Dans son billet de blog, Microsoft pointe du doigt la Russie. L'entreprise américaine rappelle ainsi qu'au plus fort de la pandémie de Covid-19, "les hackers russes Strontium avaient ciblé des organisations de santé impliquées dans les vaccins". De son côté, le chef des services d'espionnage russes a nié être responsable de la cyberattaque de SolarWinds, ajoutant être "flatté" que les Etats-Unis et la Grande-Bretagne puissent penser que les services russes soient à l'origine d'un piratage aussi sophistiqué, comme le rapporte Reuters.

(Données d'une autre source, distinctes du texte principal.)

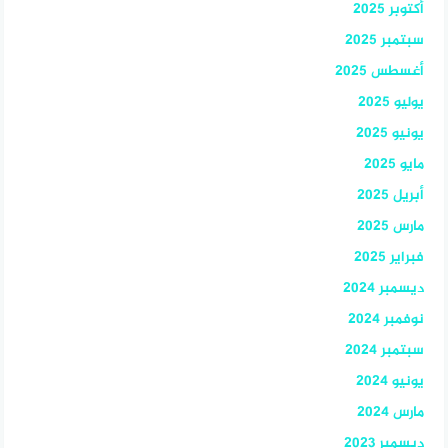
أكتوبر 2025
سبتمبر 2025
أغسطس 2025
يوليو 2025
يونيو 2025
مايو 2025
أبريل 2025
مارس 2025
فبراير 2025
ديسمبر 2024
نوفمبر 2024
سبتمبر 2024
يونيو 2024
مارس 2024
ديسمبر 2023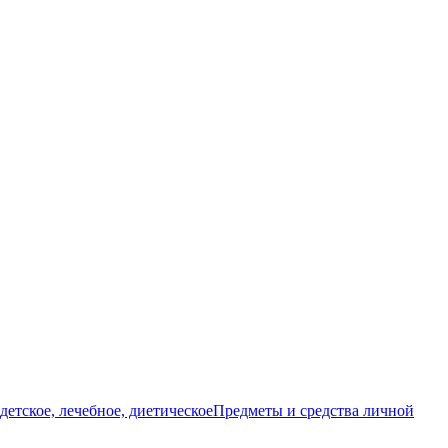
детское, лечебное, диетическое
Предметы и средства личной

Microsoft a indiqué "continuer à travailler avec les gouvernements et les entreprises qui le souhaitent pour faire avancer la paix numérique". La société prévoit davantage d'attaques à venir. "Nous pensons que Nobelium continuera à mûrir ses outils et tactiques pour cibler un public plus vaste", a-t-elle indiqué. Pour rappel, les codes sources de Microsoft Azure, Intune et Exchange, avaient également été ciblés par les hackers. La société avait alors indiqué que rien ne prouvait que les criminels ont eu accès "aux données clients". La société continue de suivre l'affaire de très près et assure "publier les nouvelles avancées de l'enquête dans les jours à venir sur son blog".